Nach Auffassung von Generalanwalt Priit Pikamäe ist als Arbeitgeber von Lkw-Fahrern im internationalen Straßentransport das Transportunternehmen anzusehen, „das den Betreffenden eingestellt habe, dem der Betreffende tatsächlich auf unbestimmte Zeit uneingeschränkt zur Verfügung stehe, das eine tatsächliche Weisungsbefugnis gegenüber dem Betreffenden ausübe und das faktisch die Gehaltskosten zu tragen habe“, vorbehaltlich der tatsächlichen Überprüfungen, die das vorlegende Gericht vorzunehmen habe.
Abhängig beschäftigte Fahrer
Im vorliegenden Fall seien die betreffenden Fahrer sowohl vor als auch nach den Zeiträumen, auf die der RSVB abgestellt habe, als Fahrer im internationalen Straßentransport abhängig beschäftigt gewesen und ausschließlich Fahrzeuge auf Rechnung und Risiko von Transportunternehmen gefahren, die in den Niederlanden ansässig gewesen seien. Was die Gehaltskosten betreffe, habe zwar AFMB Gehalt unmittelbar an die Fahrer gezahlt, dieses sei aber offenbar von den in den Niederlanden ansässigen Unternehmen finanziert worden, die gemäß den Vereinbarungen, die sie mit AFMB geschlossen hätten, bestimmte Beträge an diese zu leisten gehabt hätten.

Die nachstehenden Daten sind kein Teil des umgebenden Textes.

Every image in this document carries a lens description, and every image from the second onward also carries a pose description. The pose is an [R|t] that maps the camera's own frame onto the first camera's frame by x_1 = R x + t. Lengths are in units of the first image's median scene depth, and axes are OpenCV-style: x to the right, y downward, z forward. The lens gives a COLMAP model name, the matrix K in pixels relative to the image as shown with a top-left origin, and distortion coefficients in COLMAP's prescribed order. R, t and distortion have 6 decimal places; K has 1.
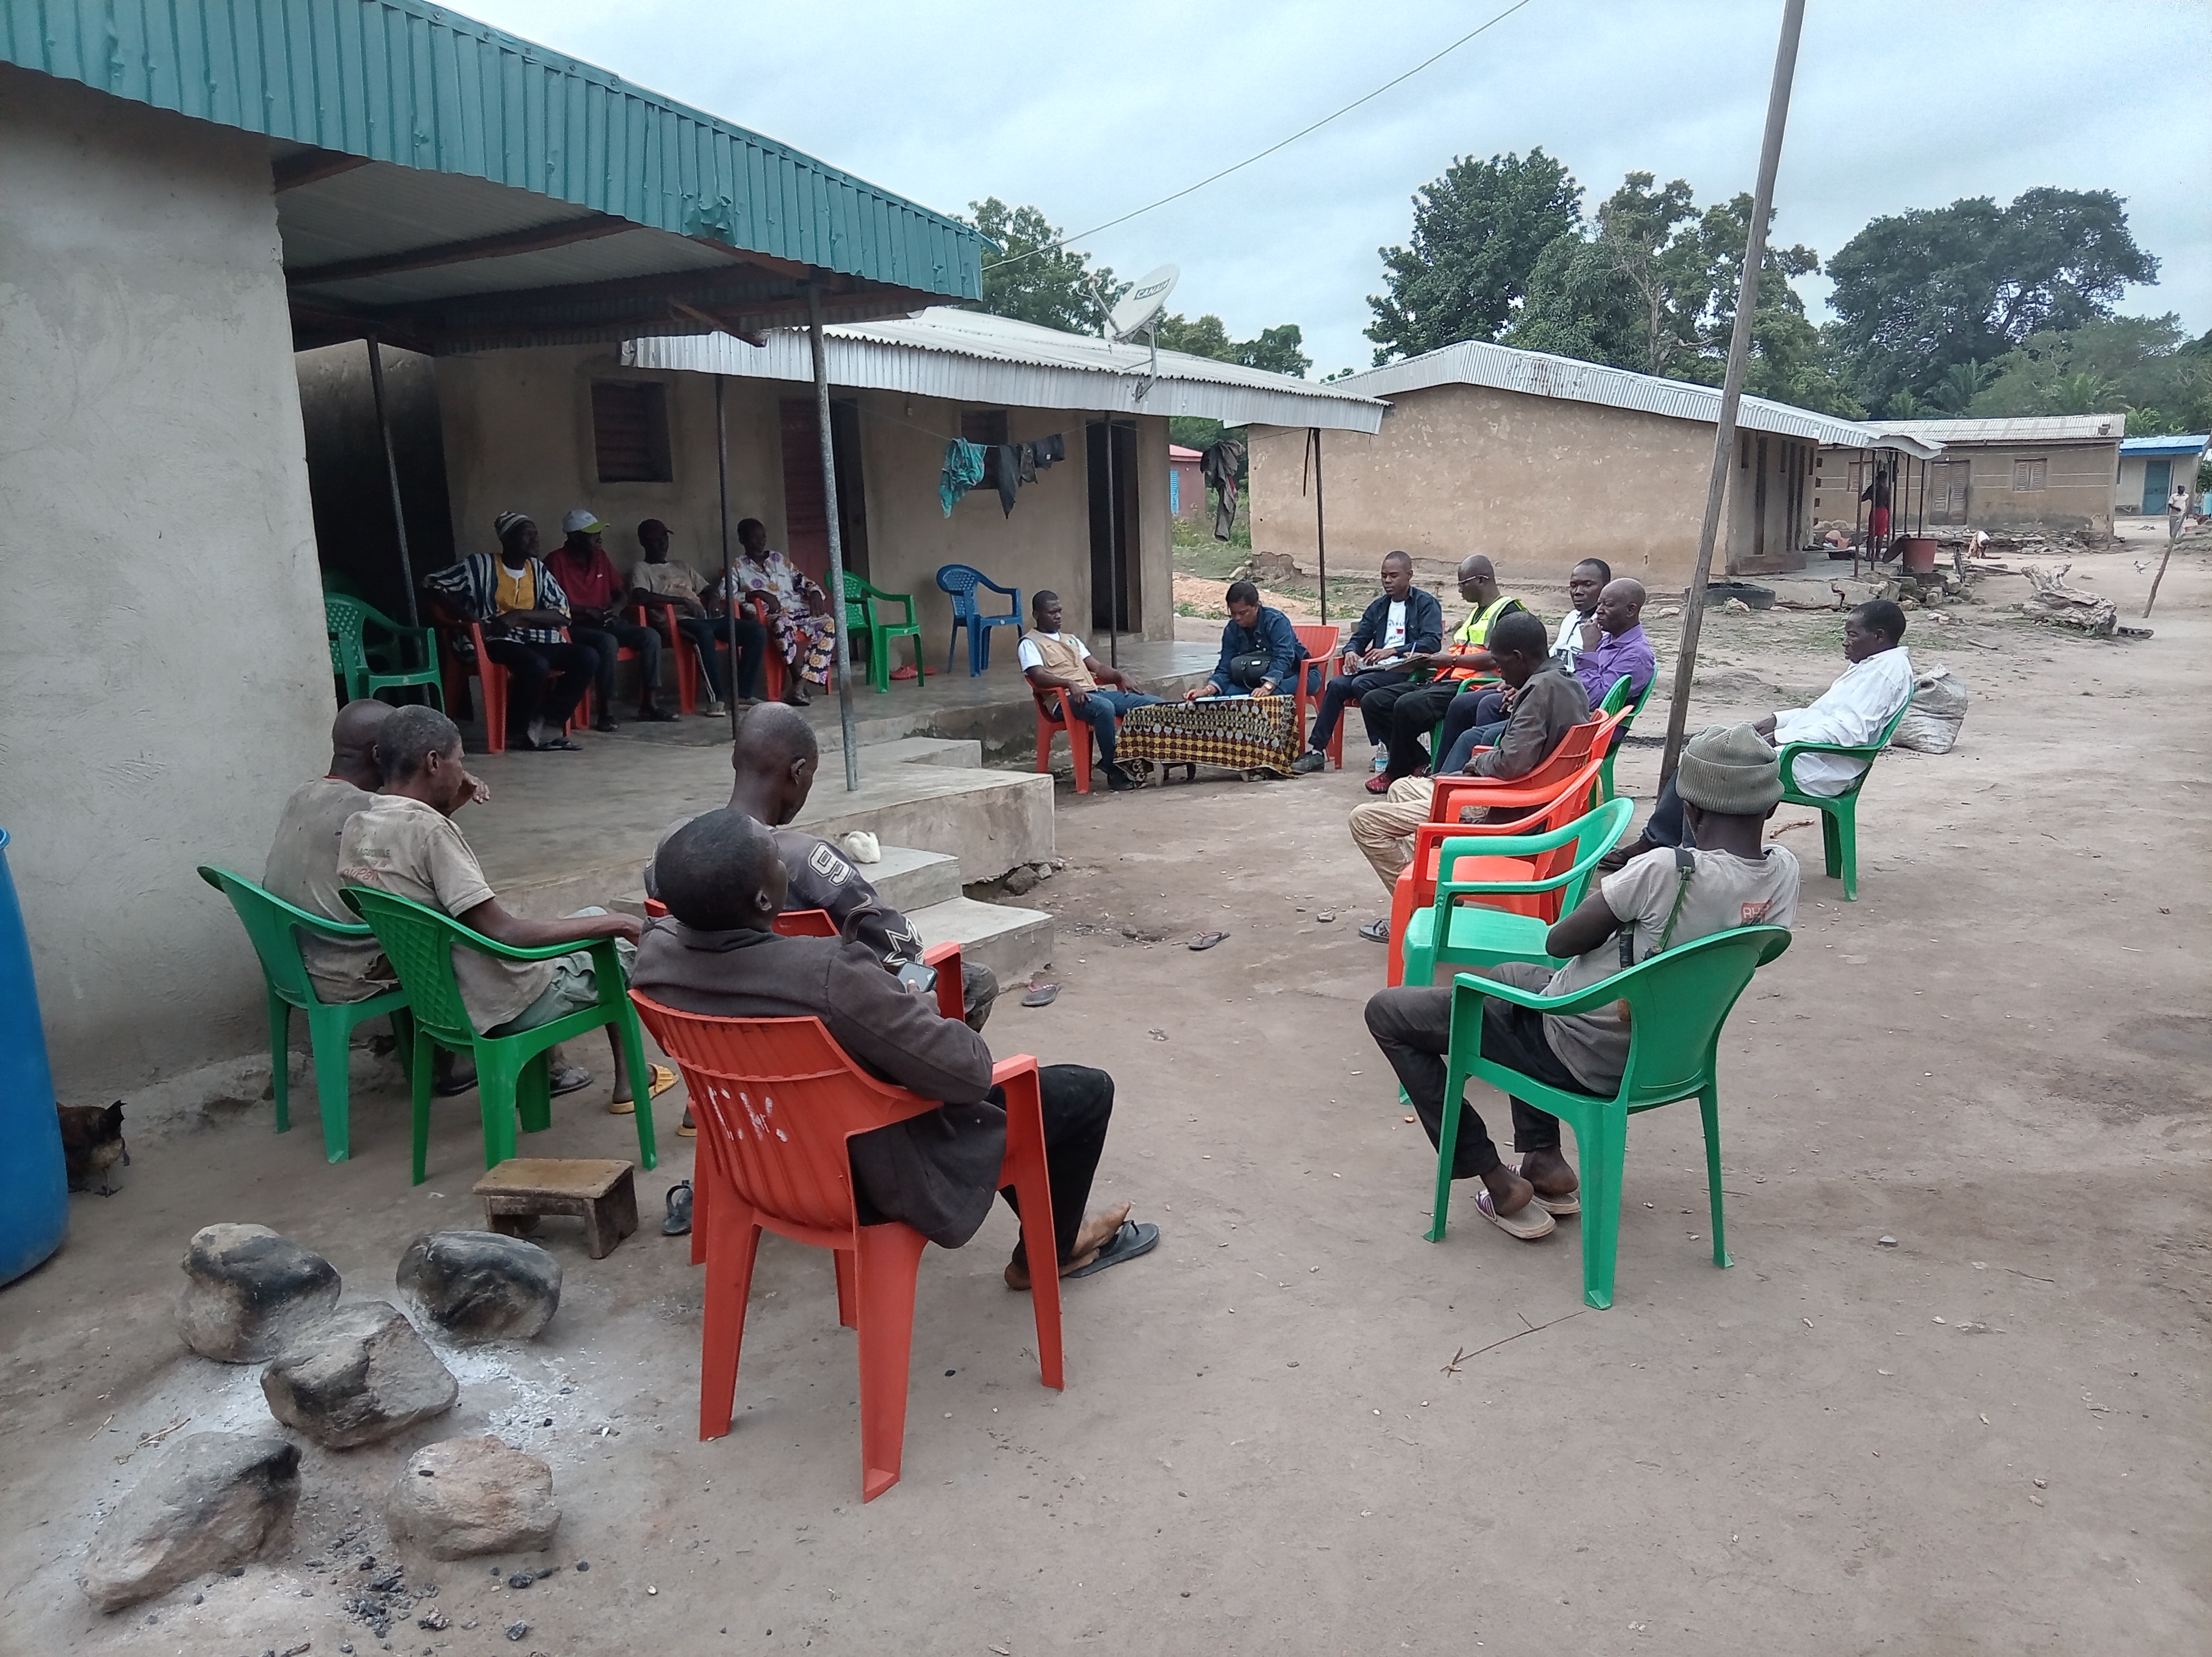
lens RADIAL K [[1597.7, 0, 1099.1], [0, 1597.7, 827.0], [0, 0, 1]] dist [-0.000557, -0.002415]
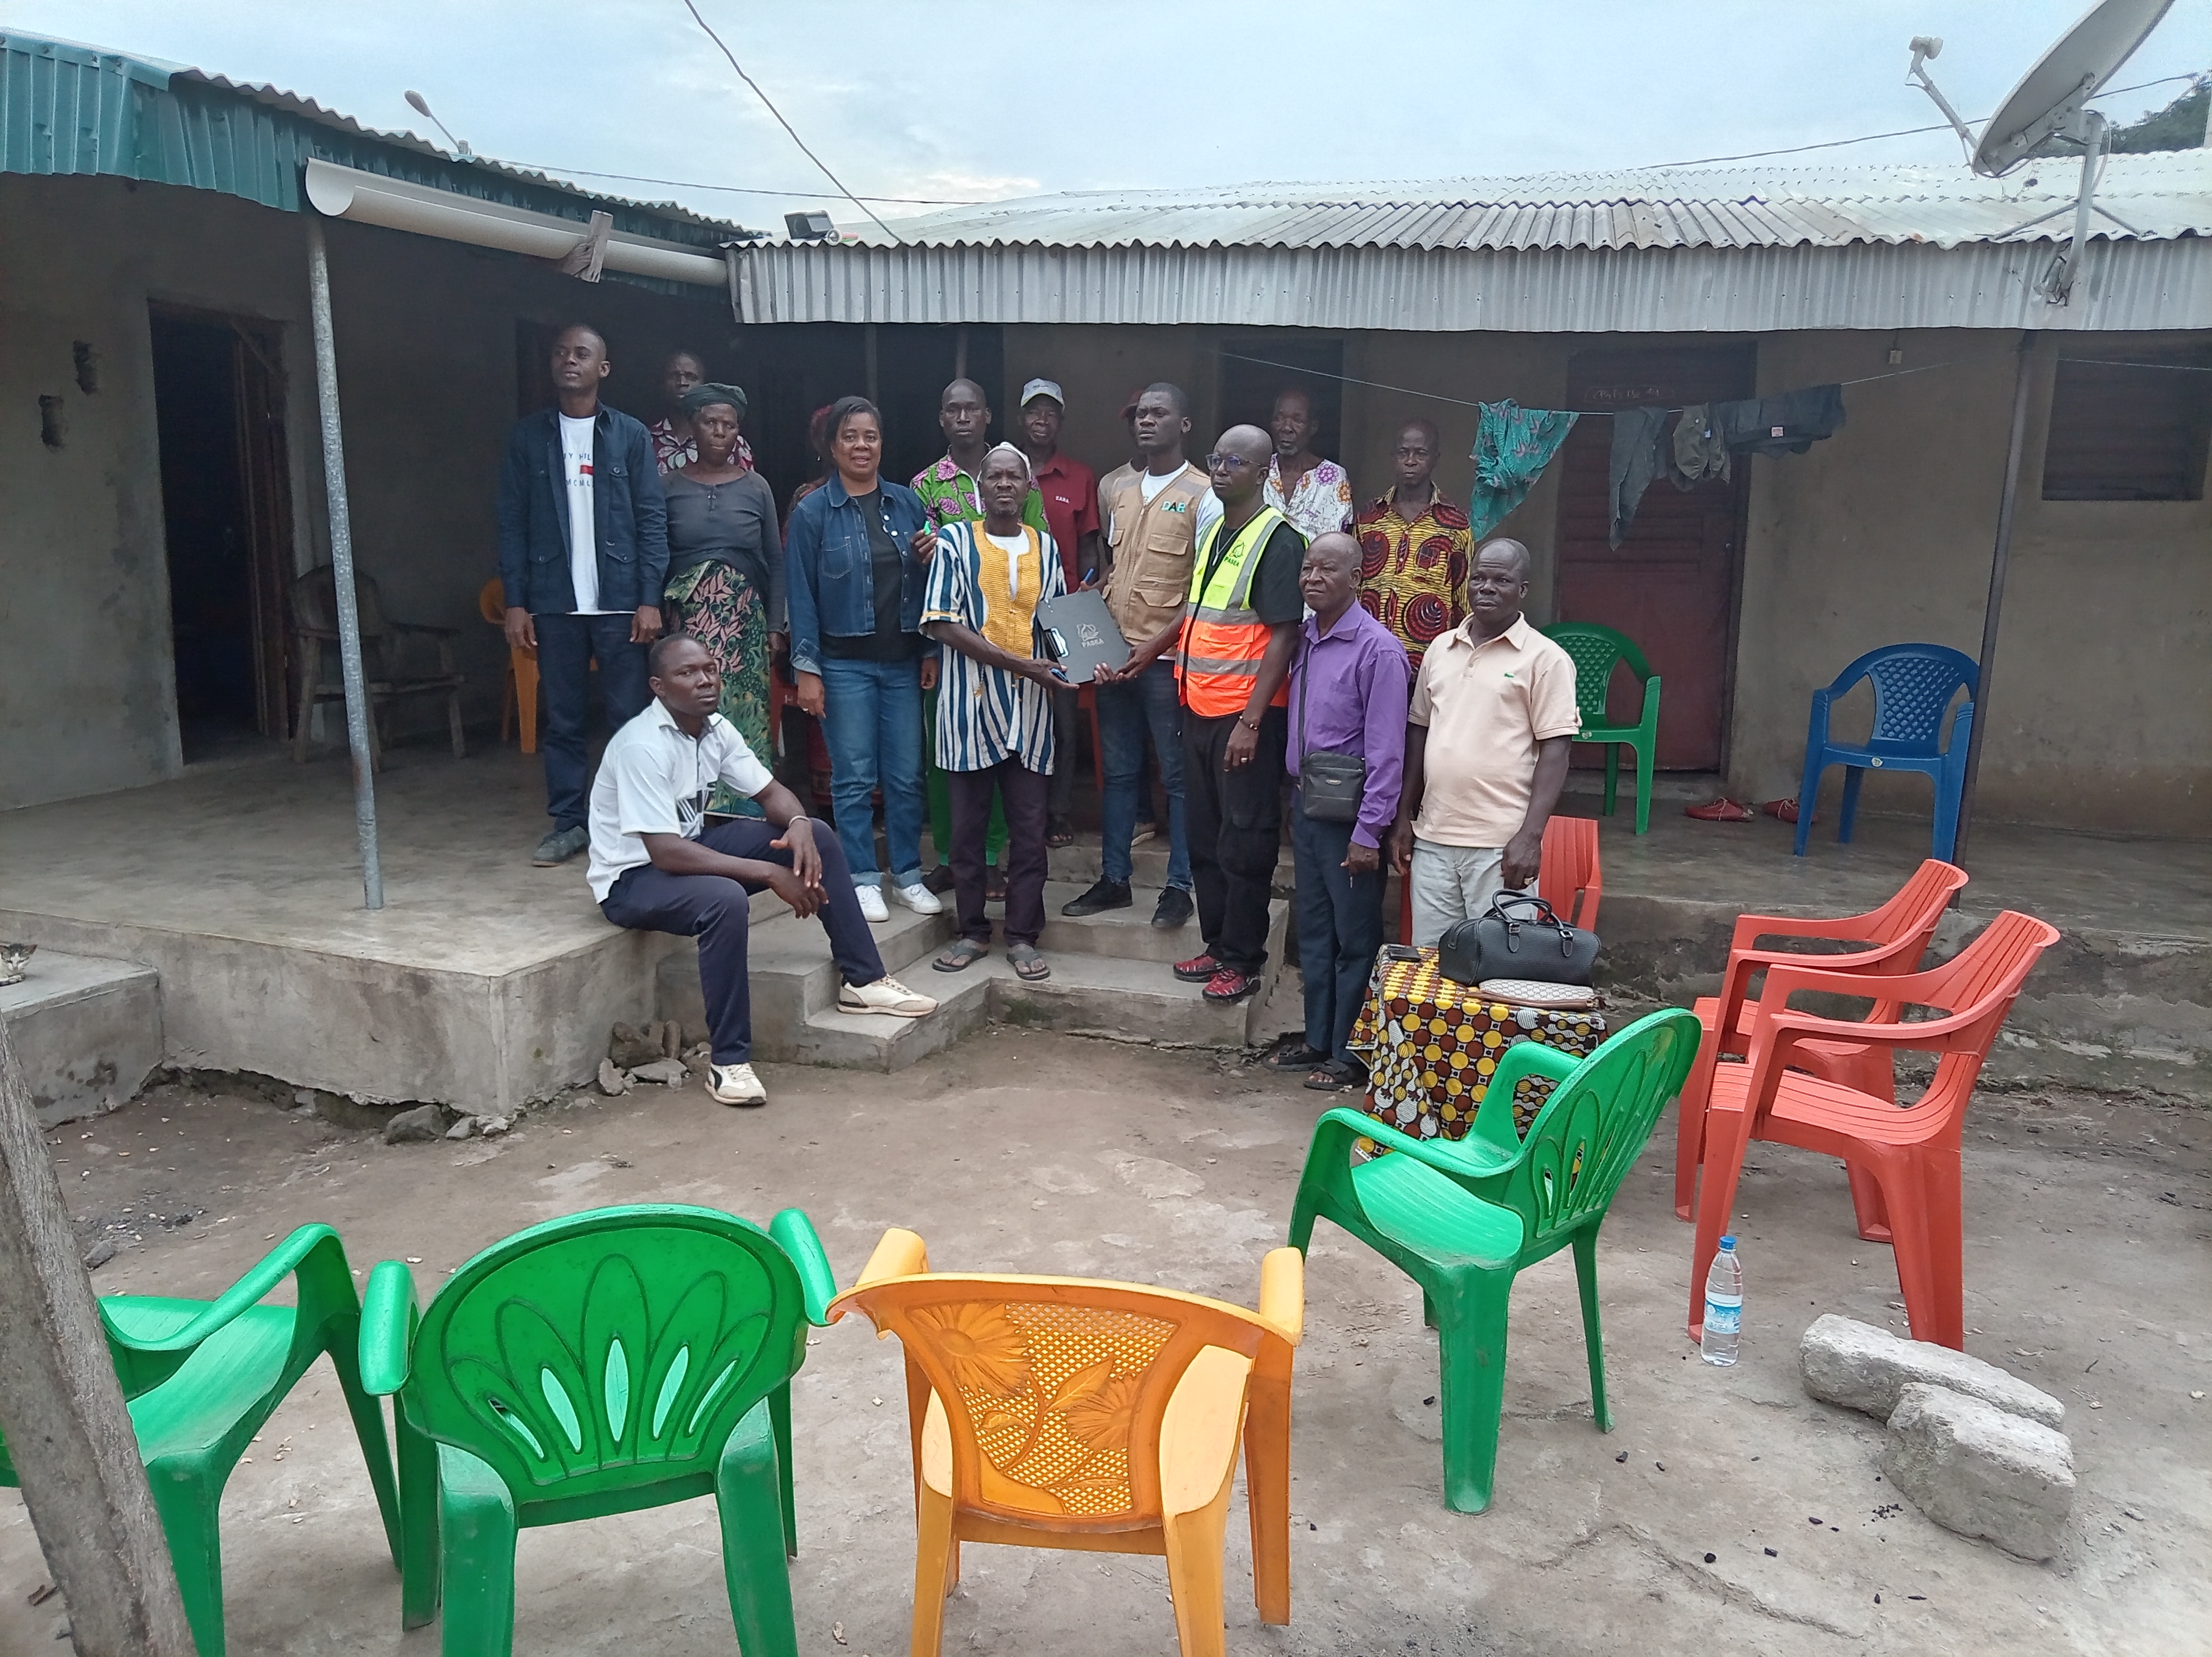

Zu den Fragen des Berufungsgerichts entschied der Generalanwalt, dass es sich nicht um eine Entsendung im eigentlichen Sinne handele, sondern dass AFMB den in den Niederlanden ansässigen Unternehmen die Arbeitnehmer auf unbestimmte Zeit zur Verfügung stelle, wobei sich die Rolle, die AFMB gegenüber den Fahrern spiele, im Wesentlichen auf die Zahlung des Gehalts und die Leistung der Sozialbeiträge an die zyprische Behörde beschränkt habe. Er hat daher vorgeschlagen, die Frage des niederländischen Gerichts zu verneinen.
Verschlechterung für Fahrer
Zu der Frage des Rechtsmissbrauchs hat der Generalanwalt ausgeführt, dass AFMB die Arbeitgebereigenschaft durch eine ausgeklügelte Konstruktion des Privatrechts erlangt habe. Dagegen hätten ihre Vertragspartner die tatsächliche Kontrolle gegenüber den Arbeitnehmern ausgeübt, was normalerweise unter die Befugnisse des Arbeitgebers im Rahmen eines Arbeitsverhältnisses falle. Zudem habe sich AFMB auf die Grundfreiheiten des Binnenmarkts berufen können, um sich in Zypern niederzulassen und von dort aus Dienstleistungen an in den Niederlanden ansässige Unternehmen zu erbringen. Außerdem scheine die Umsetzung dieser rechtlichen Konstruktion zu einer Verschlechterung des Sozialversicherungsschutzes der Fahrer geführt zu haben, während die früheren Arbeitgeber daraus offenbar Vorteile bei den Gehaltskosten gezogen hätten. Daher liege – vorbehaltlich der von dem niederländischen Gericht vorzunehmenden Würdigung – ein Rechtsmissbrauch vor, der es AFMB verbiete, sich auf ihre angebliche Arbeitgebereigenschaft zu berufen, um beim RSVB zu beantragen, die zyprischen Rechtsvorschriften für auf die betreffenden Fahrer anwendbar zu erklären.
Nach eigenen Angaben des EuGH sind die Schlussanträge des Generalanwalts für den Gerichtshof nicht bindend, sondern ein Entscheidungsvorschlag für die betreffende Rechtssache. Die Richter des Gerichts treten demnach nunmehr in Beratung ein.